Tamara was, too. Her Intelligence instincts. Know
the layout, the positions of any potential weapons,
escape routes...
"Unless the design is that different, or already built in,
I found no audio-bugs, Doctor," she said at length.
"Mmmm? Oh yes... No, I didn't notice any either."
He was busy playing with the room's climate controls.
Tamara hoped the Doctor wasn't claustrophobic. This
room with its bunk beds and small fresher suite certainly
didn't have the space his normal environment did.
He'd be soon crawling the walls.
Tamara grinned. Who was she kidding? He'd be
out and about in no time.
She stretched, arms above head, back arching, vibrant
with life and impatience. It was a move that would have
caught the eye of any man who wasn't dead. Except those
of a nine-hundred-plus year old Time Lord, of course.
"Well? What are we waiting for? We might as well get
back to the TARDIS and leave."
The Doctor glanced up again and tutted. "Is it me... or
does it take less and less time for each new companion to
become jaded?" he asked the universe, rhetorically.
His blue eyes were now twinkling, a look Tamara
recognized. Educating Tamara time. "Tamara," he
wheedled, "Wouldn't you like a look at those artifacts?
Objects from an alien system!"
"For aliens, the people in this system look pretty human,
Doctor."
"But that's just it...the inhabitants now are human,
a second wave of colonists. Of the original inhabitants,
very little is known. Hence the excitement over the dig."
Tamara put her hands on hips, a clear sign. Devil's
Advocate time. "Why don't we just wait and take the
TARDIS to when the big exhibit opens? Or would you
just rather poke around the dusty hold?" She paused.
"You're... not planning to... 'liberate' any of those
artifacts... are you?"
The Doctor looked scandalized. "Of course not!"
"Well, then." Top that.
"I just want to find the psychic transmitter that's hidden
in among the cargo somewhere."
Tamara blinked. "What?!"
"The psychic transmitter I sensed when I had a quick look
around earlier. Designed to attract someone...or something.

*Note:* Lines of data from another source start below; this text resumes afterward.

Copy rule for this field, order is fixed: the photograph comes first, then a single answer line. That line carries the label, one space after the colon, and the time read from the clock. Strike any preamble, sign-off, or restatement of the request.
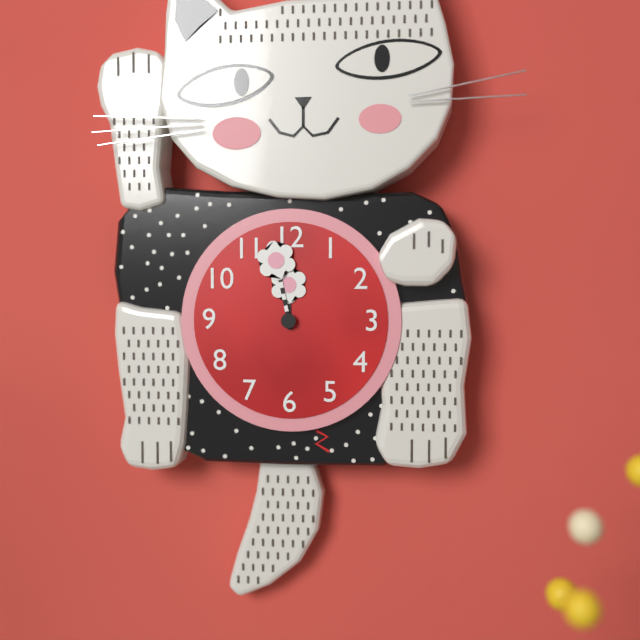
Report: 11:58
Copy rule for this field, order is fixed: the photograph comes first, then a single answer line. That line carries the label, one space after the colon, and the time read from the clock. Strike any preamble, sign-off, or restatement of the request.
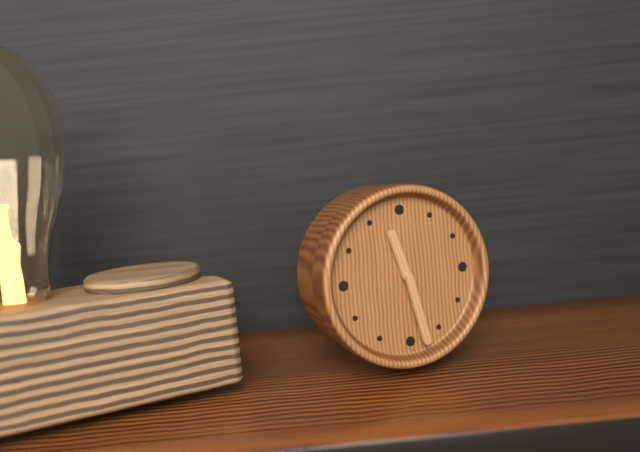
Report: 11:28
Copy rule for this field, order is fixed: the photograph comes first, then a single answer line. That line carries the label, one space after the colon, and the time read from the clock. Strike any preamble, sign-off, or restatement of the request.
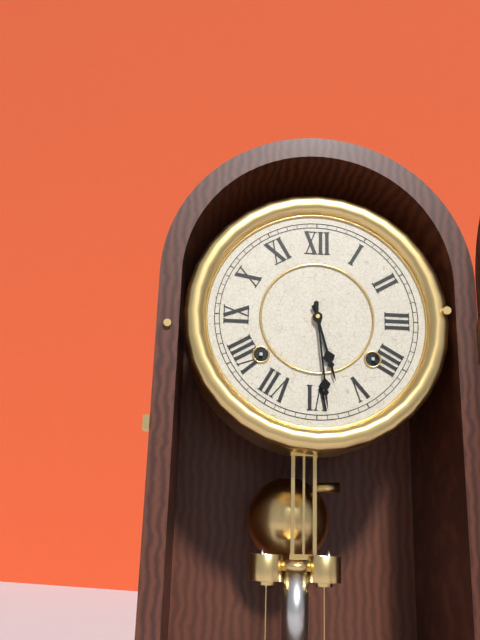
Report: 5:29
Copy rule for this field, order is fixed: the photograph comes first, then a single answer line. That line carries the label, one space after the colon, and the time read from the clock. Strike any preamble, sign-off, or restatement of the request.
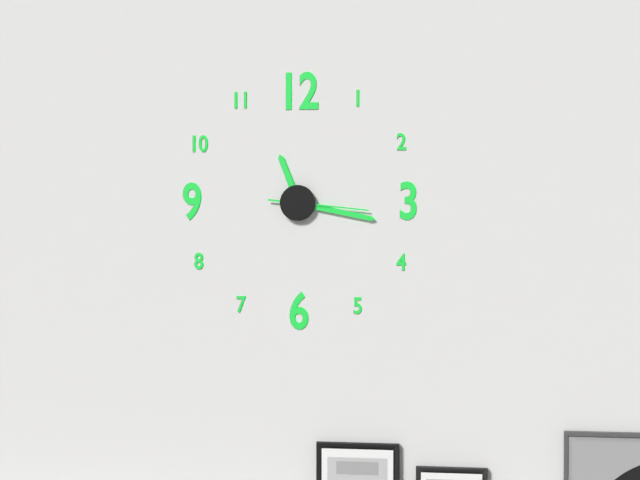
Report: 11:17:16
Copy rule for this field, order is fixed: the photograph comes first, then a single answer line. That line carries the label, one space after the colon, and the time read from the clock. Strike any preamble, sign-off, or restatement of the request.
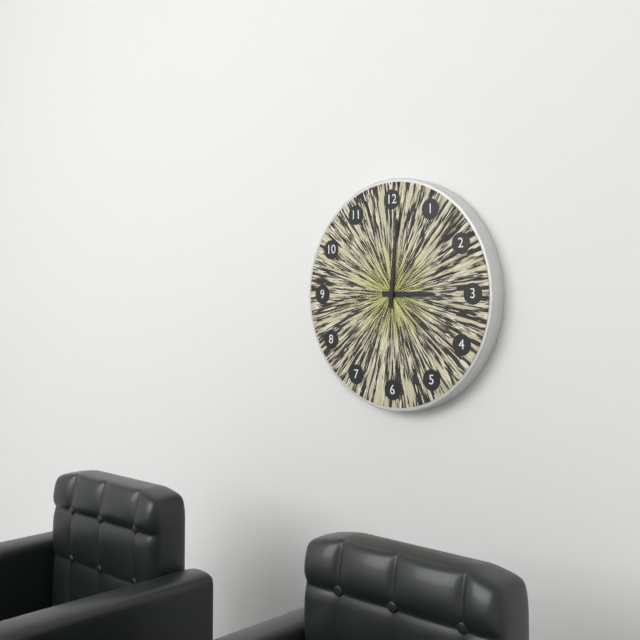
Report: 3:01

He paused. "Wouldn't you like to know what?" Top that.
She couldn't.
***
Five minutes later, they were out and heading toward the
cargo hold again.
"She'll toss us out the air lock for certain, this time,"
Tamara said lightly.
"The chance we intrepid explorers must take," the Doctor
said breezily. A moment later, he stopped. "Hello!
What's this?" Kneeling down momentarily, he stood
back up, something in hand.
A fragment of blue-green metal. "Another wandering
artifact?"
The Doctor glanced back over his shoulder. "Not a
very tidy lot, are they?" The next moment, he felt a jab
in his side.
He looked quickly up. A figure stood in the corridor,
facing them.
The Doctor smiled. "You oughtn't to leave things
like this lying around," he said.
No answer.
"Erm...so..."
No answer.
The man moved forward, and the Doctor and Tamara
shuffled instincitvely backwards. "This the one you saw
in the cargo hold?" she asked.
"Looks like him," he answered.
"Man of few words, is he?"
"Yes, and no, I don't think we sould let him get too
close to us, either."
The most unnerving thing was the complete lack of
expression on the fellow's face. "I take it that zombies
aren't usually on the crew rosters around here," Tamara
muttered.
"No, not as such..."
"Let me touch you." The voice was flat, unemotional,
and the hairs on the back of Tamara's neck rose.
"Right; we'll just be going now," she said, and she and
the Doctor turned and ran.
The zombie lurched forward after them.